AIM OF THE TASK: Every entry must be reproduced word for word.

== Segment start ==

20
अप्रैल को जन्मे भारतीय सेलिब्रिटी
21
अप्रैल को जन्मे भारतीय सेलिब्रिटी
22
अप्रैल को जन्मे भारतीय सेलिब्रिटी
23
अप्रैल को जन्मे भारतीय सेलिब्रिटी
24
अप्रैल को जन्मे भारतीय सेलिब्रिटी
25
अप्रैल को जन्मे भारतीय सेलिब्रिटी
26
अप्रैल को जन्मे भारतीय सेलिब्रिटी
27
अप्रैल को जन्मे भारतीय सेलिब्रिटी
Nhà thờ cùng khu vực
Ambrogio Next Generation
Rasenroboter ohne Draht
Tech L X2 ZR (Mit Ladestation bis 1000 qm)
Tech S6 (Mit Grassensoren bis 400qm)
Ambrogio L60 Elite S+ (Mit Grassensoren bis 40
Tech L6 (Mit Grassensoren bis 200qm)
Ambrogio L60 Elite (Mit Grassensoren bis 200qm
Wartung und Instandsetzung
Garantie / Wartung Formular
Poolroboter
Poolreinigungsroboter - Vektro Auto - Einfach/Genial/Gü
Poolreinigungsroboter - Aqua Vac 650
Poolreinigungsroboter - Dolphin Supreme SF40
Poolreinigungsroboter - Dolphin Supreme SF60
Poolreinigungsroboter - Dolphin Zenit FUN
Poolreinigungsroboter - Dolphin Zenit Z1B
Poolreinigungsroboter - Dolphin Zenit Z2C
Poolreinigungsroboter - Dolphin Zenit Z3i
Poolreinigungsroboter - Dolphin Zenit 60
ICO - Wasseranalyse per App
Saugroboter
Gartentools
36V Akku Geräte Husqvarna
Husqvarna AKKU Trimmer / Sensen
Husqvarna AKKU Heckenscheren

== Segment end ==

COMPLETED TASK:
20
अप्रैल को जन्मे भारतीय सेलिब्रिटी
21
अप्रैल को जन्मे भारतीय सेलिब्रिटी
22
अप्रैल को जन्मे भारतीय सेलिब्रिटी
23
अप्रैल को जन्मे भारतीय सेलिब्रिटी
24
अप्रैल को जन्मे भारतीय सेलिब्रिटी
25
अप्रैल को जन्मे भारतीय सेलिब्रिटी
26
अप्रैल को जन्मे भारतीय सेलिब्रिटी
27
अप्रैल को जन्मे भारतीय सेलिब्रिटी
Nhà thờ cùng khu vực
Ambrogio Next Generation
Rasenroboter ohne Draht
Tech L X2 ZR (Mit Ladestation bis 1000 qm)
Tech S6 (Mit Grassensoren bis 400qm)
Ambrogio L60 Elite S+ (Mit Grassensoren bis 40
Tech L6 (Mit Grassensoren bis 200qm)
Ambrogio L60 Elite (Mit Grassensoren bis 200qm
Wartung und Instandsetzung
Garantie / Wartung Formular
Poolroboter
Poolreinigungsroboter - Vektro Auto - Einfach/Genial/Gü
Poolreinigungsroboter - Aqua Vac 650
Poolreinigungsroboter - Dolphin Supreme SF40
Poolreinigungsroboter - Dolphin Supreme SF60
Poolreinigungsroboter - Dolphin Zenit FUN
Poolreinigungsroboter - Dolphin Zenit Z1B
Poolreinigungsroboter - Dolphin Zenit Z2C
Poolreinigungsroboter - Dolphin Zenit Z3i
Poolreinigungsroboter - Dolphin Zenit 60
ICO - Wasseranalyse per App
Saugroboter
Gartentools
36V Akku Geräte Husqvarna
Husqvarna AKKU Trimmer / Sensen
Husqvarna AKKU Heckenscheren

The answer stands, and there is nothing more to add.